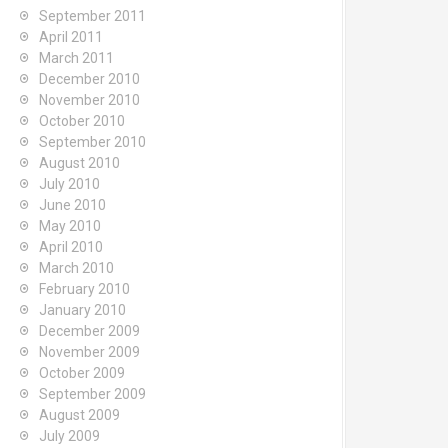
September 2011
April 2011
March 2011
December 2010
November 2010
October 2010
September 2010
August 2010
July 2010
June 2010
May 2010
April 2010
March 2010
February 2010
January 2010
December 2009
November 2009
October 2009
September 2009
August 2009
July 2009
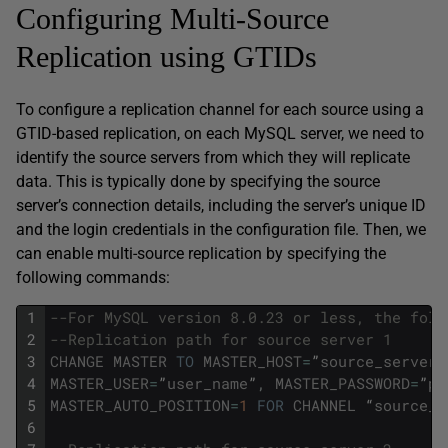
Configuring Multi-Source
Replication using GTIDs
To configure a replication channel for each source using a
GTID-based replication, on each MySQL server, we need to
identify the source servers from which they will replicate
data. This is typically done by specifying the source
server’s connection details, including the server’s unique ID
and the login credentials in the configuration file. Then, we
can enable multi-source replication by specifying the
following commands:
1
--For MySQL version 8.0.23 or less, the foll
2
--Replication path for source server 1 
3
CHANGE
MASTER
TO
MASTER_HOST
=
”
source_server1
4
MASTER_USER
=
”
user_name
”
,
MASTER_PASSWORD
=
”
pa
5
MASTER_AUTO_POSITION
=
1
FOR
CHANNEL
“
source_s
6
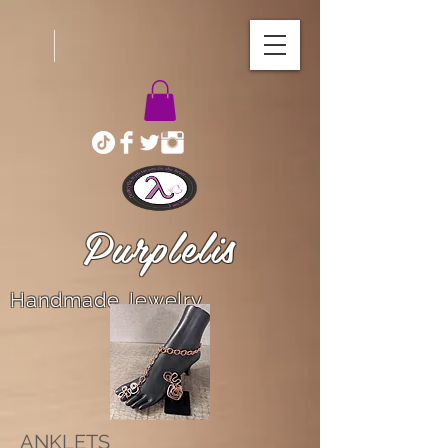
Purplelis
Handmade Jewelry
ANKLETS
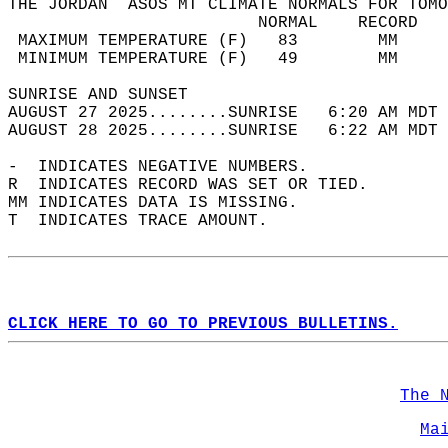
THE JORDAN  ASOS MT CLIMATE NORMALS FOR TOMO
                         NORMAL    RECORD   
 MAXIMUM TEMPERATURE (F)   83        MM     
 MINIMUM TEMPERATURE (F)   49        MM     
SUNRISE AND SUNSET                          
AUGUST 27 2025........SUNRISE   6:20 AM MDT 
AUGUST 28 2025........SUNRISE   6:22 AM MDT 
-  INDICATES NEGATIVE NUMBERS.  
R  INDICATES RECORD WAS SET OR TIED.  
MM INDICATES DATA IS MISSING.  
T  INDICATES TRACE AMOUNT.  
CLICK HERE TO GO TO PREVIOUS BULLETINS.
The 
Ma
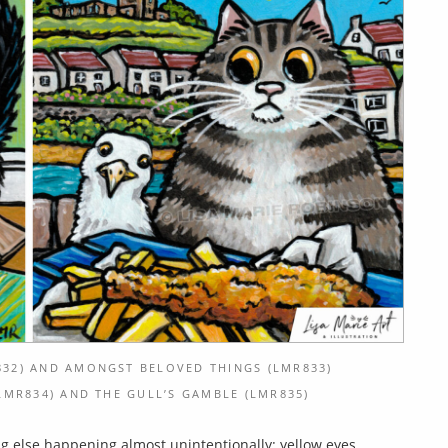
32) AND AMONGST BELOVED THINGS (LMR833)
MR834) AND THE GULL’S GAMBLE (LMR835)
ng else happening almost unintentionally: yellow eyes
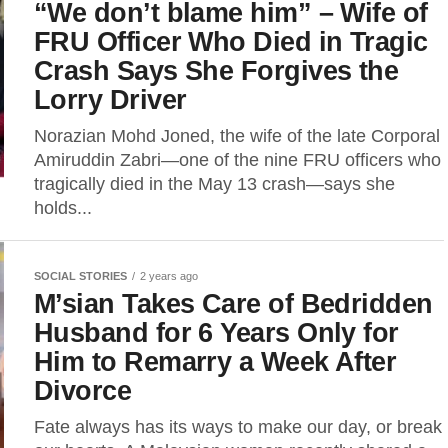
“We don’t blame him” – Wife of
FRU Officer Who Died in Tragic
Crash Says She Forgives the
Lorry Driver
Norazian Mohd Joned, the wife of the late Corporal
Amiruddin Zabri—one of the nine FRU officers who
tragically died in the May 13 crash—says she
holds...
SOCIAL STORIES
2 years ago
M’sian Takes Care of Bedridden
Husband for 6 Years Only for
Him to Remarry a Week After
Divorce
Fate always has its ways to make our day, or break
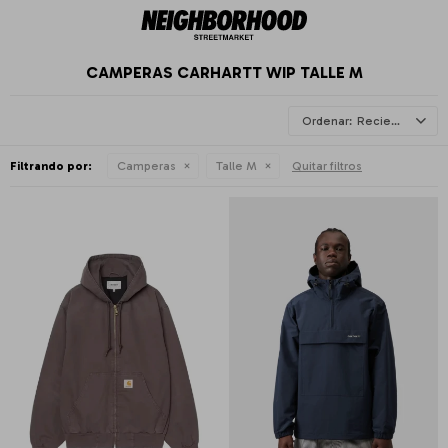
CAMPERAS CARHARTT WIP TALLE M
Recientes
Filtrando por:
Camperas
Talle M
Quitar filtros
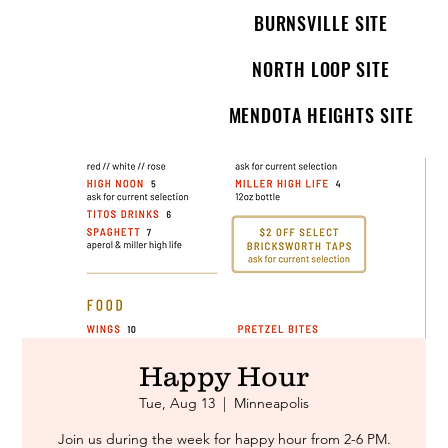
BURNSVILLE SITE
NORTH LOOP SITE
MENDOTA HEIGHTS SITE
Happy Hour
Tue, Aug 13
  |  
Minneapolis
Join us during the week for happy hour from 2-6 PM.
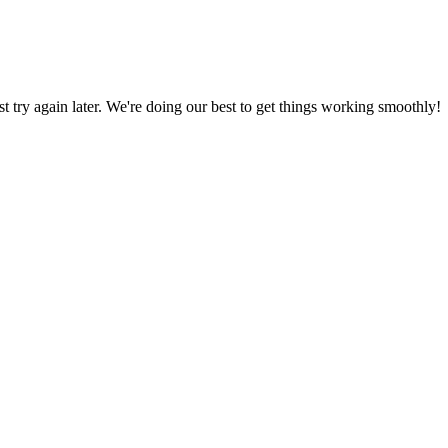
ust try again later. We're doing our best to get things working smoothly!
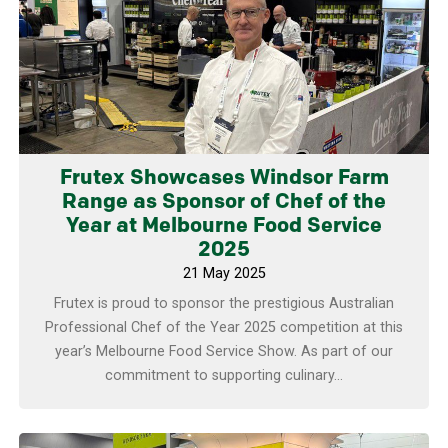
Frutex Showcases Windsor Farm
Range as Sponsor of Chef of the
Year at Melbourne Food Service
2025
21 May 2025
Frutex is proud to sponsor the prestigious Australian
Professional Chef of the Year 2025 competition at this
year’s Melbourne Food Service Show. As part of our
commitment to supporting culinary...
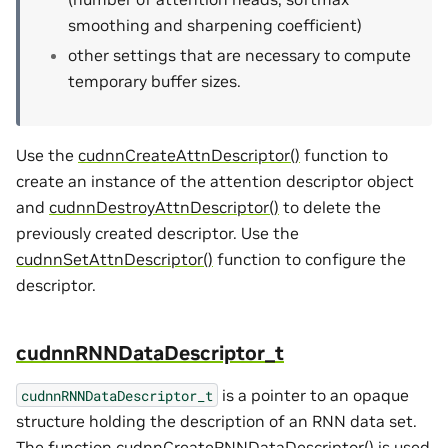
smoothing and sharpening coefficient)
other settings that are necessary to compute
temporary buffer sizes.
Use the
cudnnCreateAttnDescriptor()
function to
create an instance of the attention descriptor object
and
cudnnDestroyAttnDescriptor()
to delete the
previously created descriptor. Use the
cudnnSetAttnDescriptor()
function to configure the
descriptor.
cudnnRNNDataDescriptor_t
is a pointer to an opaque
cudnnRNNDataDescriptor_t
structure holding the description of an RNN data set.
The function
cudnnCreateRNNDataDescriptor()
is used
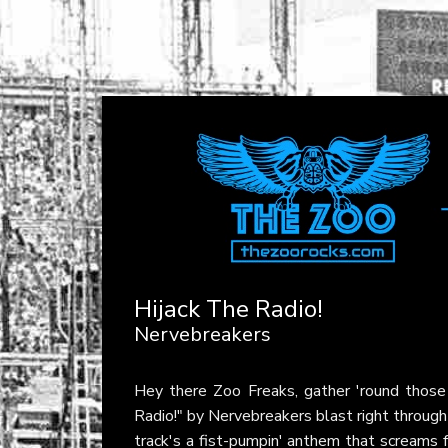
Hijack The Radio!
Nervebreakers
Hey there Zoo Freaks, gather 'round those
Radio!" by Nervebreakers blast right through
track's a fist-pumpin' anthem that screams fo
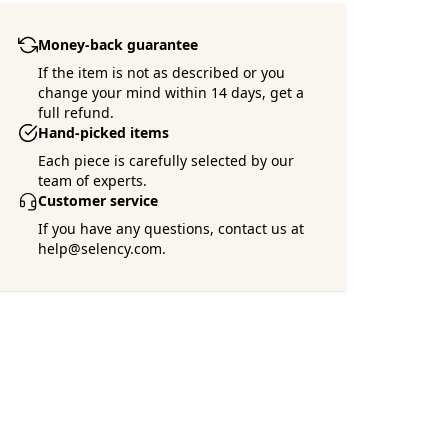
Money-back guarantee
If the item is not as described or you
change your mind within 14 days, get a
full refund.
Hand-picked items
Each piece is carefully selected by our
team of experts.
Customer service
If you have any questions, contact us at
help@selency.com.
· · · · ·
What the exercise asks >> All lines from the one containing "Money-back guarantee" through the end of the material should be restated exactly, with both end lines kept.

Solution for this exercise >>
Money-back guarantee
If the item is not as described or you
change your mind within 14 days, get a
full refund.
Hand-picked items
Each piece is carefully selected by our
team of experts.
Customer service
If you have any questions, contact us at
help@selency.com.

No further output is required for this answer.